- [TEXTO DEL EJERCICIO]:
----

A mediados de enero de 1817, el Ejército de los Andes comenzó el cruce de la cordillera por seis pasos diferentes. Dos columnas principales atravesaron por los pasos de Uspallata, al mando de Gregorio de Las Heras, y de Los Patos, bajo las órdenes de San Martin y del militar Bernardo de O’Higgins. Por los otros pasos –dos al norte y dos al sur de los principales- marcharon pequeños grupos de cien y doscientos hombres. A principios de febrero, las tropas llegaron a tierra chilena. Con el fin de confundir a los españoles de Chile, San Martin preparó un sistema de espionaje, al que denominó “guerra de zapa”.

----

[Registros almacenados]
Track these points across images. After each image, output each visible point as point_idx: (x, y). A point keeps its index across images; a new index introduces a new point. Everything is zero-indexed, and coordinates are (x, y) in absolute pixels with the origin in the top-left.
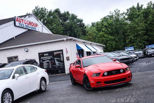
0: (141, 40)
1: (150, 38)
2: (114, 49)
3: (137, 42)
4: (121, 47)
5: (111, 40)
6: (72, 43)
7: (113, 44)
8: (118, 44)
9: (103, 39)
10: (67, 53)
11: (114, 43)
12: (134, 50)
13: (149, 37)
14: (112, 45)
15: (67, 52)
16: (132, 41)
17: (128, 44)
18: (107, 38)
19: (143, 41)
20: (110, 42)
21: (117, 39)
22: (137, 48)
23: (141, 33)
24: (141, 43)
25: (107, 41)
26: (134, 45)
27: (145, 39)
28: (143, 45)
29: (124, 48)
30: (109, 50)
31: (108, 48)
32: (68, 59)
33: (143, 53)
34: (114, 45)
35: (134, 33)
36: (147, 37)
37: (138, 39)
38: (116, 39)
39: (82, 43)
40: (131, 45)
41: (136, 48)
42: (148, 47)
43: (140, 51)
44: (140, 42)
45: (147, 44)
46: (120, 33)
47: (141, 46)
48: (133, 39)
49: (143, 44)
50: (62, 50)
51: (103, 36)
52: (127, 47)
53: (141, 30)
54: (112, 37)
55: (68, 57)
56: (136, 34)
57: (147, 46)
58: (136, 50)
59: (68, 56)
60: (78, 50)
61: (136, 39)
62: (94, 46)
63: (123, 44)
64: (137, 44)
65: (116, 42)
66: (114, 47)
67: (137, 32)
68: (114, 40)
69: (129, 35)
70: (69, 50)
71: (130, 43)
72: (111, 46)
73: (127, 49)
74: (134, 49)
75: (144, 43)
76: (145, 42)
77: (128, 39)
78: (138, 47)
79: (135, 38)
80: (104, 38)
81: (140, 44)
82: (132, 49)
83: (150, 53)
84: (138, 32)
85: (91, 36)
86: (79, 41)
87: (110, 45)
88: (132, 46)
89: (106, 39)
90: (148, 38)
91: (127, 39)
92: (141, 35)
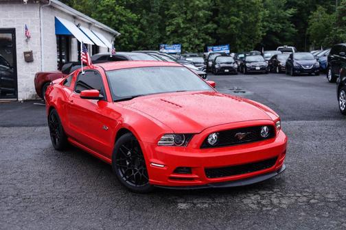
0: (199, 30)
1: (221, 31)
2: (135, 44)
3: (189, 34)
4: (152, 41)
5: (130, 21)
6: (45, 14)
7: (134, 34)
8: (144, 34)
9: (111, 18)
10: (27, 41)
11: (135, 29)
12: (182, 53)
13: (219, 26)
14: (131, 33)
15: (28, 38)
16: (180, 31)
17: (168, 37)
18: (121, 15)
19: (203, 35)
20: (128, 27)
21: (145, 23)
22: (190, 49)
23: (201, 15)
24: (199, 39)
25: (121, 22)
26: (183, 42)
27: (210, 31)
28: (203, 45)
29: (159, 47)
30: (123, 44)
31: (122, 41)
32: (29, 58)
33: (204, 63)
34: (136, 36)
35: (186, 13)
36: (215, 26)
37: (194, 29)
38: (141, 21)
39: (71, 18)
40: (176, 39)
41: (187, 49)
42: (212, 50)
43: (195, 56)
44: (196, 35)
45: (211, 42)
46: (153, 7)
47: (198, 45)
48: (182, 26)
49: (202, 42)
50: (13, 31)
51: (113, 10)
52: (165, 43)
53: (203, 8)
54: (134, 15)
55: (31, 53)
56: (190, 16)
57: (211, 48)
58: (185, 52)
59: (29, 50)
60: (57, 35)
61: (189, 28)
62: (96, 31)
63: (158, 36)
64: (190, 40)
65: (142, 29)
66: (135, 39)
67: (193, 13)
68: (137, 23)
69: (173, 17)
70: (33, 32)
71: (174, 36)
72: (127, 38)
73: (165, 48)
74: (180, 51)
75: (205, 40)
76: (207, 37)
77: (171, 24)
78: (191, 46)
79: (188, 25)
80: (114, 14)
81: (197, 42)
82: (177, 49)
83: (222, 65)
84: (196, 12)
85: (81, 5)
86: (62, 12)
87: (127, 34)
88: (177, 44)
89: (119, 17)
90: (215, 29)
91: (168, 25)
92: (202, 20)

----

- [TAREAS A REALIZAR]:
(1) Según el texto sobre el cruce de los Andes, ¿qué nombre recibió el sistema de espionaje preparado para confundir a los españoles de Chile?
(2) Escribe la continuación del texto sobre el cruce de los Andes a partir de su última oración.

- [RESPUESTAS POR ÍTEM]:
(1) Se denominó “guerra de zapa”.

(2)
Cuando faltaba poco para el cruce, dio información falsa sobre la cantidad de soldados y las rutas que seguirían a los pehuenches, los indígenas que controlaban los pasos al sur de los Andes. Tal como esperaba, estos vendieron esta información a los españoles. También envió al ingeniero Álvarez Condarco a Santiago de Chile para que averiguara datos sobre las fuerzas enemigas y reconociera los pasos cordilleranos.
El 12 de febrero de 1817, el Ejercito de los Andes derrotó a los españoles en la batalla Chacabuco. San Martin distribuyó su ejército en dos divisiones: la que debía avanzar por la derecha, la confió a Soler; y la de la izquierda, a O’Higgins. Ambas debían efectuar un ataque simultáneo y convergente sobre las posiciones enemigas. O’Higgins avanzó sin dificultad y olvidando la consigna, atacó de inmediato a las tropas realistas, pero fue rechazado. Advertido San Martín de que el combate se había iniciado antes de tiempo, ordenó a Soler que apurase su avance y luego embistió personalmente al enemigo con sus granaderos. En esas circunstancias, la división de Soler atacó el flanco izquierdo y los soldados enemigos buscaron su salvación en la huida.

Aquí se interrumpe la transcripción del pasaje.